Abstract:
The transmission and expression of disease in wild animal populations is a complex interaction of host, pathogen and environmental factors. The individual fitness of a host may be negatively impacted by pathogenic bacteria in a number of ways including increased predation risk and reduced survival and reproductive output. Salmonellosis is an important zoonotic disease resulting in significant morbidity and mortality in populations of wild reptiles, birds and mammals throughout the world, and herpetofaunal species have often been implicated as shedders and transmitters of Salmonella globally. To better understand the unique threats to New Zealand native wildlife, I investigated spatio-temporal dynamics of Salmonella in an island ecosystem, and selected one species, tuatara (Sphenodon punctatus) (an endemic New Zealand reptile), for in-depth immunological analyses. I collected cloacal swabs and faecal samples from native wildlife on Stephens Island repeatedly between October 2009 and October 2011. While Salmonella was isolated from 6.5% of native skinks and 8% of the soil samples, intestinal carriage of Salmonella was not detected in the more than 600 cloacal swabs collected from wild tuatara, despite these tuatara living in close proximity to Salmonella-positive skinks or soil. In context, the lack of Salmonella detected in tuatara in this and other studies raises the question of whether tuatara are innately resistant to Salmonella.
To test this hypothesis I examined aspects of innate and adaptive immune responses in tuatara serum. Immune measurements included in vitro anti-microbial activity of serum and antibody recognition of bacterial antigens. Serum was tested against three closely related enteric pathogens, including Salmonella, in order to establish the importance of cross-reactivity in the strength of immune responses observed.
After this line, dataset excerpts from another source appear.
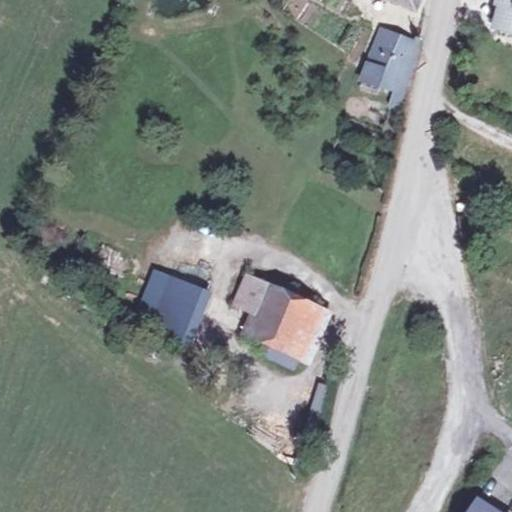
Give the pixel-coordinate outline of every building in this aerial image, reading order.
[(511,0),(509,0),(500,28),(511,32),(511,0)] [(420,43),(398,31),(389,51),(378,46),(372,60),(404,76),(400,84),(410,89),(420,43)] [(372,60),(369,67),(400,84),(404,76),(372,60)] [(125,285),(135,260),(102,246),(92,271),(125,285)] [(254,318),(263,289),(243,284),(234,313),(254,318)] [(305,301),(263,289),(254,318),(248,339),(292,352),(305,301)] [(202,304),(169,296),(156,344),(189,353),(202,304)] [(326,306),(305,301),(292,352),(312,358),(326,306)]
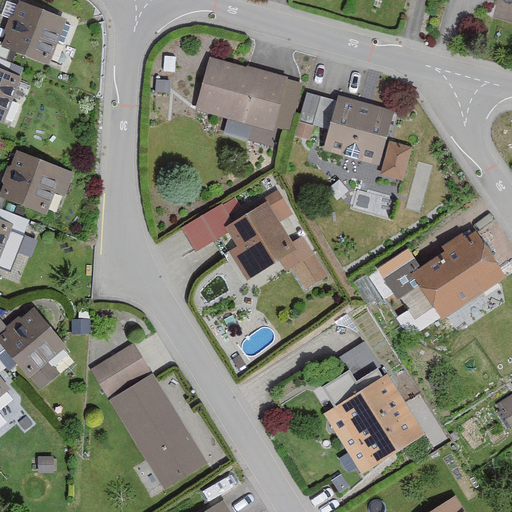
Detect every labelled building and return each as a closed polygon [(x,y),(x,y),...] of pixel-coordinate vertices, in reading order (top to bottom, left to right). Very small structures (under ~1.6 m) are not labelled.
[(0,50),(46,68),(63,25),(15,6),(0,43),(0,50)] [(286,137),(300,88),(208,62),(193,115),(271,138),(272,133),(286,137)] [(0,125),(18,80),(0,72),(0,125)] [(323,132),(330,104),(305,98),(299,126),(323,132)] [(390,115),(336,101),(322,156),(375,170),(390,115)] [(308,144),(310,132),(299,129),(296,141),(308,144)] [(408,152),(389,147),(380,178),(399,183),(408,152)] [(72,176),(14,153),(0,189),(0,197),(2,198),(43,215),(52,193),(63,198),(72,176)] [(275,197),(265,203),(278,225),(288,219),(275,197)] [(264,208),(235,224),(225,207),(180,233),(194,256),(226,237),(234,252),(228,255),(244,284),(277,265),(284,277),(291,273),(303,295),(323,283),(299,241),(287,248),(264,208)] [(21,235),(27,220),(0,210),(0,255),(9,231),(21,235)] [(465,242),(461,236),(438,250),(443,258),(410,279),(437,322),(502,280),(474,236),(465,242)] [(416,271),(405,255),(375,274),(386,291),(416,271)] [(12,366),(26,383),(64,352),(31,312),(6,332),(0,324),(0,362),(6,370),(12,366)] [(366,341),(346,348),(356,377),(376,369),(366,341)] [(148,376),(131,350),(90,374),(106,401),(148,376)] [(378,383),(373,374),(354,385),(347,374),(318,392),(331,413),(322,418),(359,480),(422,441),(384,379),(378,383)] [(204,467),(150,380),(107,406),(161,493),(204,467)] [(510,432),(511,431),(511,386),(510,388),(511,390),(511,396),(494,407),(510,432)] [(461,511),(455,502),(438,511),(461,511)]
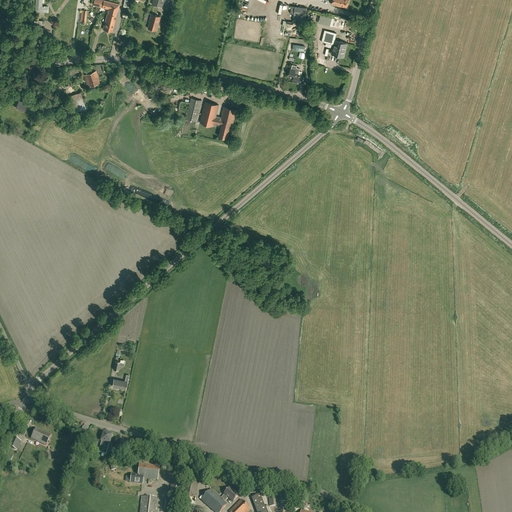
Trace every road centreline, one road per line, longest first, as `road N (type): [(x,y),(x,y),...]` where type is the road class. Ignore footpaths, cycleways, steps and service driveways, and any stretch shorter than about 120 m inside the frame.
road 1 (unclassified): [(30,388),(341,114)]
road 2 (tertiary): [(341,114),(162,61),(0,61)]
road 3 (unclassified): [(348,511),(303,484),(255,476),(26,400)]
road 4 (unclassified): [(511,245),(377,134),(341,114)]
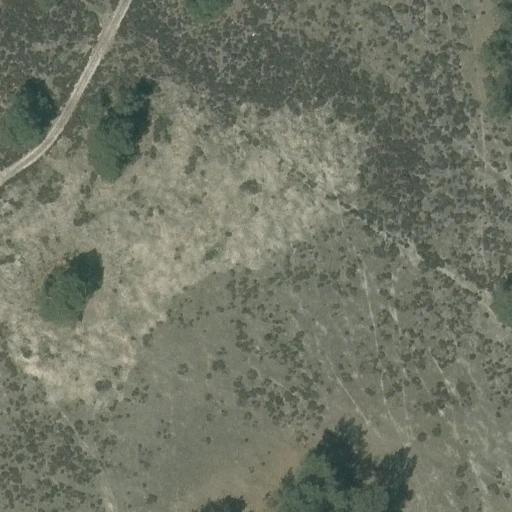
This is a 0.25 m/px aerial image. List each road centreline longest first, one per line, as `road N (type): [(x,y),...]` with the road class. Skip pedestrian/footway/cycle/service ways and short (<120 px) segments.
road 1 (track): [(112,21),(151,46),(260,152),(511,325)]
road 2 (track): [(0,176),(59,123),(123,0)]
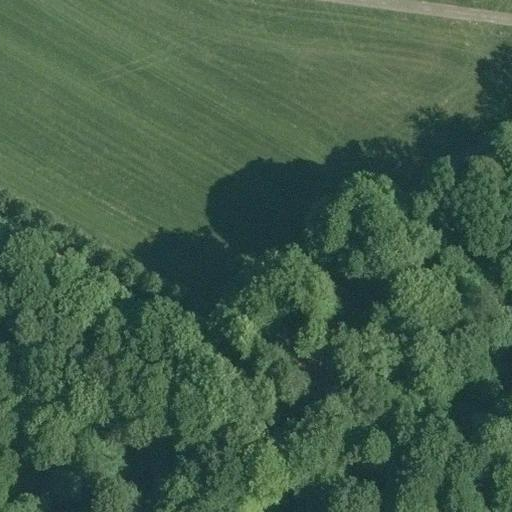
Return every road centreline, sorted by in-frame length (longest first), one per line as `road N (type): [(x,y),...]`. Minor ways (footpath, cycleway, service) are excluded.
road 1 (unclassified): [(117,511),(227,349),(275,294),(511,119)]
road 2 (track): [(0,217),(227,349)]
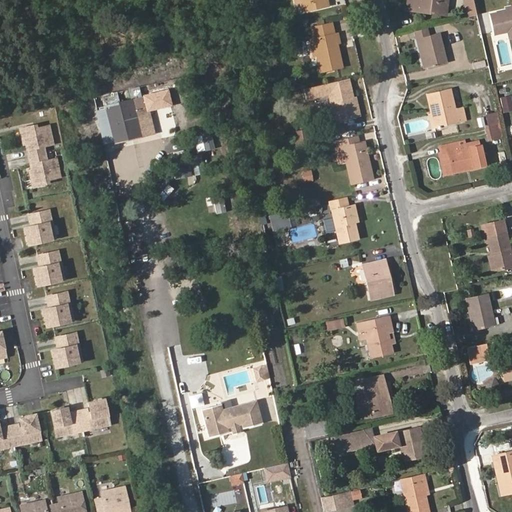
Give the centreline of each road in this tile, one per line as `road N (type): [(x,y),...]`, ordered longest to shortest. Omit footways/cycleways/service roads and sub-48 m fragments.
road 1 (residential): [(461,421),(438,307),(404,211)]
road 2 (residential): [(404,211),(383,121),(390,48),(377,0)]
road 3 (residential): [(0,218),(33,375),(24,392),(0,399)]
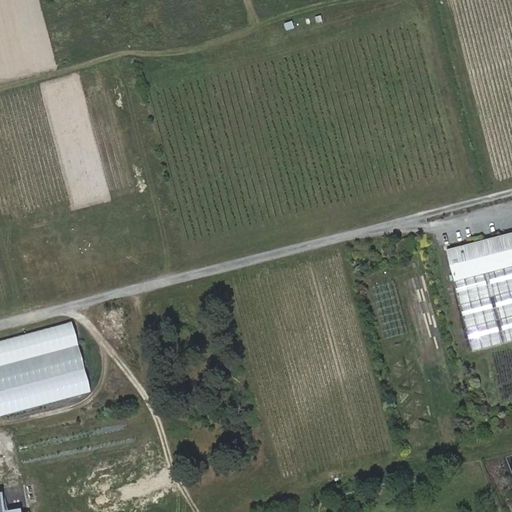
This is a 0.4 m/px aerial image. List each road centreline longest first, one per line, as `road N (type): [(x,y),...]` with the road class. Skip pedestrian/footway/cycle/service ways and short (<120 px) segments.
road 1 (track): [(511,194),(0,323)]
road 2 (track): [(234,511),(511,440)]
road 3 (track): [(425,0),(464,163),(454,199),(441,211)]
road 4 (track): [(385,225),(441,229),(511,212)]
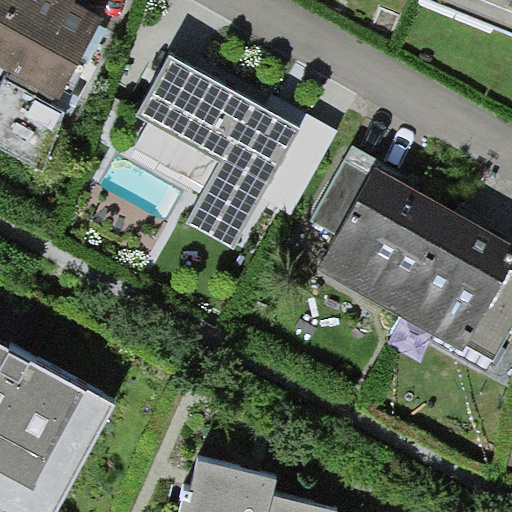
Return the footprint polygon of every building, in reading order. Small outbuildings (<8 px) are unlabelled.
[(0,0),(0,56),(70,93),(110,15),(80,0),(0,0)] [(511,0),(418,0),(511,39),(511,0)] [(268,187),(298,128),(173,66),(143,125),(268,187)] [(476,353),(511,284),(511,246),(377,177),(326,276),(476,353)] [(0,506),(11,511),(37,511),(101,391),(0,338),(0,506)] [(340,511),(342,505),(278,492),(282,473),(198,456),(186,511),(340,511)]
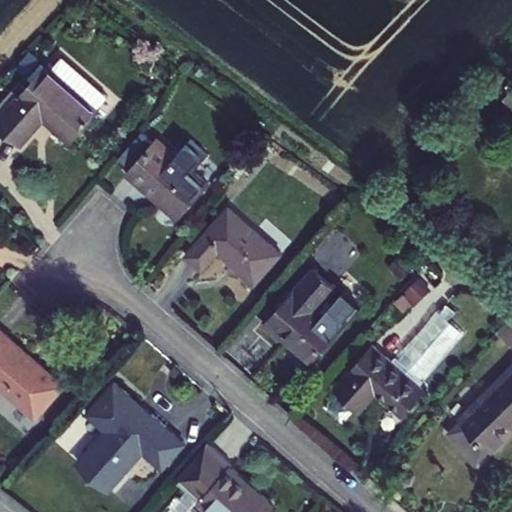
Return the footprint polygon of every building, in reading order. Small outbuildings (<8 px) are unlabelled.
[(38,60),(29,52),(16,68),(25,75),(38,60)] [(52,70),(96,109),(108,95),(64,56),(52,70)] [(98,110),(96,109),(52,70),(48,66),(21,96),(0,119),(0,124),(21,143),(44,117),(70,141),(98,110)] [(0,102),(0,119),(21,96),(12,89),(0,102)] [(121,156),(132,165),(154,140),(143,130),(121,156)] [(126,172),(180,218),(210,183),(190,166),(203,150),(186,136),(174,150),(157,136),(154,140),(132,165),(126,172)] [(220,250),(256,282),(283,253),(231,207),(188,255),(203,269),(220,250)] [(403,273),(415,260),(403,250),(392,263),(403,273)] [(338,288),(316,268),(266,325),(281,339),(285,334),(316,360),(342,330),(337,326),(319,309),(338,288)] [(431,287),(420,276),(395,299),(403,308),(412,300),(415,303),(431,287)] [(359,296),(345,283),(340,289),(338,288),(319,309),(337,326),(349,313),(346,311),(359,296)] [(511,341),(511,325),(507,320),(498,329),(511,342),(511,341)] [(0,385),(36,418),(65,386),(0,327),(0,385)] [(425,390),(374,344),(336,386),(362,409),(377,392),(402,415),(425,390)] [(462,421),(489,448),(490,450),(511,428),(511,369),(460,419),(462,421)] [(186,444),(153,415),(150,418),(136,406),(139,402),(115,381),(87,413),(109,432),(97,445),(95,443),(78,462),(110,490),(144,452),(164,469),(186,444)] [(150,418),(153,415),(139,402),(136,406),(150,418)] [(476,460),(489,448),(462,421),(449,432),(476,460)] [(205,441),(174,478),(197,498),(213,511),(265,511),(267,510),(272,504),(228,465),(230,463),(205,441)] [(163,511),(198,511),(200,510),(181,493),(163,511)]
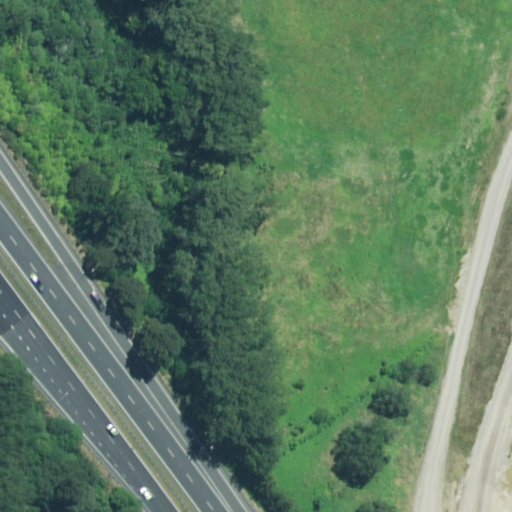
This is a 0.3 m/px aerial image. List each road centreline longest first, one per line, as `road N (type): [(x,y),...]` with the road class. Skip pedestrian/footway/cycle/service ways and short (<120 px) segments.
road 1 (motorway): [(0,165),(222,511)]
road 2 (motorway): [(0,218),(218,511)]
road 3 (motorway): [(164,511),(0,287)]
road 4 (motorway): [(163,511),(0,326)]
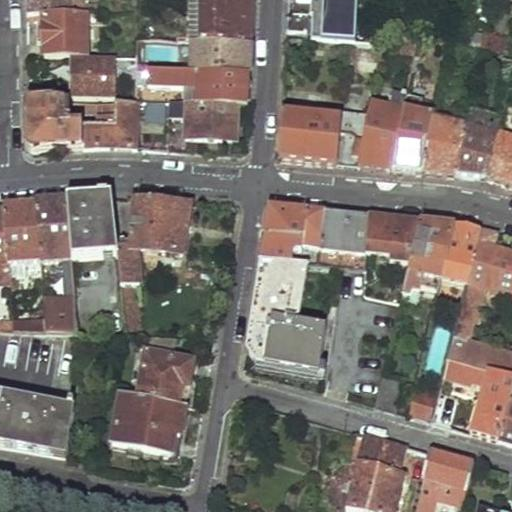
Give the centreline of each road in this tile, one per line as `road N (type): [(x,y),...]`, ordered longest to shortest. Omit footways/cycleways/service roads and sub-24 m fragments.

I found that tuatara possess antibodies which recognise Salmonella antigens by Western blot and flow cytometry. I also determined that the anti-microbial activity of tuatara serum was approximately 6-fold higher than donkey or mouse sera, but showed similar activity to other reptilian species tested. These findings are the first report of both environmentally-induced anti-Salmonella antibodies and anti-microbial activity in tuatara serum. Taken together, these studies investigating the distribution and
seasonality of Salmonella within the environment and evaluating anti-Salmonella immune responses in tuatara will help to inform decisions about disease screening and animal movements to maintain the health of native fauna.